(Records supplied)

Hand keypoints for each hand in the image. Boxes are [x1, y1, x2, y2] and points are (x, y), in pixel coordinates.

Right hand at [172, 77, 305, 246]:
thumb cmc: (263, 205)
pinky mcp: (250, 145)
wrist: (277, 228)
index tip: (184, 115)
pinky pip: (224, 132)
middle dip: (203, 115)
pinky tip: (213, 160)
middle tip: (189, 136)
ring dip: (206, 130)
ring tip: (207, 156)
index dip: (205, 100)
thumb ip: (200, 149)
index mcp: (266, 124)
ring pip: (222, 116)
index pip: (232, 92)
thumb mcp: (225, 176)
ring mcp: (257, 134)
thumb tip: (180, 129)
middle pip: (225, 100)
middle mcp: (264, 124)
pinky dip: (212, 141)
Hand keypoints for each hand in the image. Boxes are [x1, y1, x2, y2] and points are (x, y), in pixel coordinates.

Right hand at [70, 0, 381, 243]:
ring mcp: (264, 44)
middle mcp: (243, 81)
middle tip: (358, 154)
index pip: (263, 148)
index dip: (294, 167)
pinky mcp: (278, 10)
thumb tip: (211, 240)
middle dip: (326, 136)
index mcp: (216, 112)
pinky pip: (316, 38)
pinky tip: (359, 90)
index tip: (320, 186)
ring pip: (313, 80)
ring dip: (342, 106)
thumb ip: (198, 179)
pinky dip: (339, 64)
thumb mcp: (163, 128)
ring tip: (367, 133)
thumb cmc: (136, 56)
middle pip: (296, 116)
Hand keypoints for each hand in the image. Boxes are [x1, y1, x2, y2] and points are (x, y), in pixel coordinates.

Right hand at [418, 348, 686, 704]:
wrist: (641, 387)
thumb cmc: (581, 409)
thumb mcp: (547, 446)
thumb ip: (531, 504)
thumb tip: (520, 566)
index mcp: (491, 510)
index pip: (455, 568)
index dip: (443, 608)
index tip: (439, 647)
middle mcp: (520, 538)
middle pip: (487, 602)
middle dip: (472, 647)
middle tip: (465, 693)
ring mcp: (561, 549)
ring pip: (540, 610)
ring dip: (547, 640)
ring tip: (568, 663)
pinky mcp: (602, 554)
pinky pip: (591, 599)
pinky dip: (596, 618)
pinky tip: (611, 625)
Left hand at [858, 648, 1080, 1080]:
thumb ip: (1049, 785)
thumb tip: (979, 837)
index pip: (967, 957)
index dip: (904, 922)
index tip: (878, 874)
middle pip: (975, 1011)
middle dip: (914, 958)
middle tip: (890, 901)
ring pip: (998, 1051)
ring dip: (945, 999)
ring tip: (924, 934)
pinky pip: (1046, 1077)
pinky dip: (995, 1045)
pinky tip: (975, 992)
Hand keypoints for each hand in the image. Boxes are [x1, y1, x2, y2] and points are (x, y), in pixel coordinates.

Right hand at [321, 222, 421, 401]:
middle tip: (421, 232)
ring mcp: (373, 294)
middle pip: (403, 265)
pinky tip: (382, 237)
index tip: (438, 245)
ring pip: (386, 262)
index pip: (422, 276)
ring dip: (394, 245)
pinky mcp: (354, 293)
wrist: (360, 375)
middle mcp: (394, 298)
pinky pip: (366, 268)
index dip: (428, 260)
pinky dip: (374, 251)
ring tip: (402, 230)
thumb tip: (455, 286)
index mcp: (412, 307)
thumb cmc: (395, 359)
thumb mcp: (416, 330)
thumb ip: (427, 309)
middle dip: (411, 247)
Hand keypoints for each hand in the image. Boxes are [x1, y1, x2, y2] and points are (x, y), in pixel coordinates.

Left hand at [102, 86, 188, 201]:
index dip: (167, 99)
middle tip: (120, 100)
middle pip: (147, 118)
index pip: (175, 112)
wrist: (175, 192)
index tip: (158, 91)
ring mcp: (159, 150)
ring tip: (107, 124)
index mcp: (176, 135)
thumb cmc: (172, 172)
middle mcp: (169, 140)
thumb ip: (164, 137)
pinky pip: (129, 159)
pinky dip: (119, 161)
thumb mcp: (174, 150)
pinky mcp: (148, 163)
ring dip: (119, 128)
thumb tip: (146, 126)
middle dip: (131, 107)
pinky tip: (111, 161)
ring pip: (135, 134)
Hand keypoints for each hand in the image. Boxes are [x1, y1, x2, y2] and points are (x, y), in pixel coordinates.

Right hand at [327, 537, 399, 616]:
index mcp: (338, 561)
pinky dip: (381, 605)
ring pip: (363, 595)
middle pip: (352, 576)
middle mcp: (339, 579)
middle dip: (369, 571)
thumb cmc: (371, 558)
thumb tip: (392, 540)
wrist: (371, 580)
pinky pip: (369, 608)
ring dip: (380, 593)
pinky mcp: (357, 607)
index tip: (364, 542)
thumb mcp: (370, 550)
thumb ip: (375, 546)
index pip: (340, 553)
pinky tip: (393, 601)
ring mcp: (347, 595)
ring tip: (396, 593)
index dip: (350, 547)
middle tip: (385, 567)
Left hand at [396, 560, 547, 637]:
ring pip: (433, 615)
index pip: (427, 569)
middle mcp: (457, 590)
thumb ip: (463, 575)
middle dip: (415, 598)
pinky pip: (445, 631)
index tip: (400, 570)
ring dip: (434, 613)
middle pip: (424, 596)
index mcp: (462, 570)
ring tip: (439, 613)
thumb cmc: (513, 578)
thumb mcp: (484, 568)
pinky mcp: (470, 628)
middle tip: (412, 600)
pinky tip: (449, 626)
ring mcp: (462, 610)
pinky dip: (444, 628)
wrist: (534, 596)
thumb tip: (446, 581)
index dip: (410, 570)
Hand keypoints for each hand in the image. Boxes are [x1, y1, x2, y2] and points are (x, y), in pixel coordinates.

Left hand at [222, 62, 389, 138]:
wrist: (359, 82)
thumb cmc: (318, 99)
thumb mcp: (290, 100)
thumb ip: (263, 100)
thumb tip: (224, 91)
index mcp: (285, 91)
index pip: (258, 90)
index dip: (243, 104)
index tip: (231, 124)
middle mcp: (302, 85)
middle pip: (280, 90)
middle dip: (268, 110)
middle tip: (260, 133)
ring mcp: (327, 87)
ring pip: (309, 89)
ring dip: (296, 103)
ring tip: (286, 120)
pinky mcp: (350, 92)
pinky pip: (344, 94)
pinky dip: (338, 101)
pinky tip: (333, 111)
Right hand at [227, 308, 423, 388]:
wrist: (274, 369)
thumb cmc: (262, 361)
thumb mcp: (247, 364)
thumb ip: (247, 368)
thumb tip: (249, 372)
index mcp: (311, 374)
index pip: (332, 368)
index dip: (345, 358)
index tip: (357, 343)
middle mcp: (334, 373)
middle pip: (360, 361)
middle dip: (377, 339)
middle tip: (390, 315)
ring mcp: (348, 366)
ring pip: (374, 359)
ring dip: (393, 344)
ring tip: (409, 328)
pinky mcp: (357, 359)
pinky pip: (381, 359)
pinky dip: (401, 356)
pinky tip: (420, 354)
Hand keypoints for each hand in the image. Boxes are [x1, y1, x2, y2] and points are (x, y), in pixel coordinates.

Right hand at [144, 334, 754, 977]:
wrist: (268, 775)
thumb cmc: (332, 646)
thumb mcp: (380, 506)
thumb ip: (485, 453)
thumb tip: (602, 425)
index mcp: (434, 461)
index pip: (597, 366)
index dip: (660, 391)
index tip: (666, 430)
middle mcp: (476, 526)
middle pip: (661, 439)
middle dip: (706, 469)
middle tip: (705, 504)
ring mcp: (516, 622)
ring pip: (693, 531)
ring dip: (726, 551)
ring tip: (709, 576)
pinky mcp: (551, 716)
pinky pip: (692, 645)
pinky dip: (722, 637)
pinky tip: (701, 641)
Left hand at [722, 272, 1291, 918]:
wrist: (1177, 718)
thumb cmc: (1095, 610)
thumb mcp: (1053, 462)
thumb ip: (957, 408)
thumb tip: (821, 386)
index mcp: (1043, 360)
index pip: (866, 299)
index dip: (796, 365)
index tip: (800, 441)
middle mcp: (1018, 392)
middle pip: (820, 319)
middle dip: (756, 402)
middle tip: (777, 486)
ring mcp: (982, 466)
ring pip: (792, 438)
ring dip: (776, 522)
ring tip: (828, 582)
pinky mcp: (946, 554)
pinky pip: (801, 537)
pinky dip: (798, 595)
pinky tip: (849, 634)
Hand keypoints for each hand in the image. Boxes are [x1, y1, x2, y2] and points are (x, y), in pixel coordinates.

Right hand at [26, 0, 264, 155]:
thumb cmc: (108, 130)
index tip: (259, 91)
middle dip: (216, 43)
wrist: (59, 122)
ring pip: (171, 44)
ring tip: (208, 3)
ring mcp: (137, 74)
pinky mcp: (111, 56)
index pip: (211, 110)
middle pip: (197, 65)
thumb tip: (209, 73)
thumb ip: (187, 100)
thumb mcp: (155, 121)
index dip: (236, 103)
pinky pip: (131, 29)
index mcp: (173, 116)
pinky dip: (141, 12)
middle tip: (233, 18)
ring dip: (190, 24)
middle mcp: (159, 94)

(End Records supplied)

**Work to complete:**
Of the entries above, repeat exactly the lines from the line with "index dip: (428, 260)" through the line with "ring pip: (135, 134)", both of them included.

**Task result:**
index dip: (428, 260)
pinky dip: (374, 251)
ring tip: (402, 230)
thumb tip: (455, 286)
index mcp: (412, 307)
thumb cmc: (395, 359)
thumb mcp: (416, 330)
thumb ip: (427, 309)
middle dip: (411, 247)
Hand keypoints for each hand in the image. Boxes are [x1, y1, x2, y2] and points are (x, y), in pixel coordinates.

Left hand at [102, 86, 188, 201]:
index dip: (167, 99)
middle tip: (120, 100)
middle pip: (147, 118)
index pip: (175, 112)
wrist: (175, 192)
index tip: (158, 91)
ring mcp: (159, 150)
ring tip: (107, 124)
index mcp: (176, 135)
thumb cmc: (172, 172)
middle mcp: (169, 140)
thumb ip: (164, 137)
pinky pip: (129, 159)
pinky dip: (119, 161)
thumb mcp: (174, 150)
pinky mcp: (148, 163)
ring dip: (119, 128)
thumb tip: (146, 126)
middle dip: (131, 107)
pinky tip: (111, 161)
ring pip: (135, 134)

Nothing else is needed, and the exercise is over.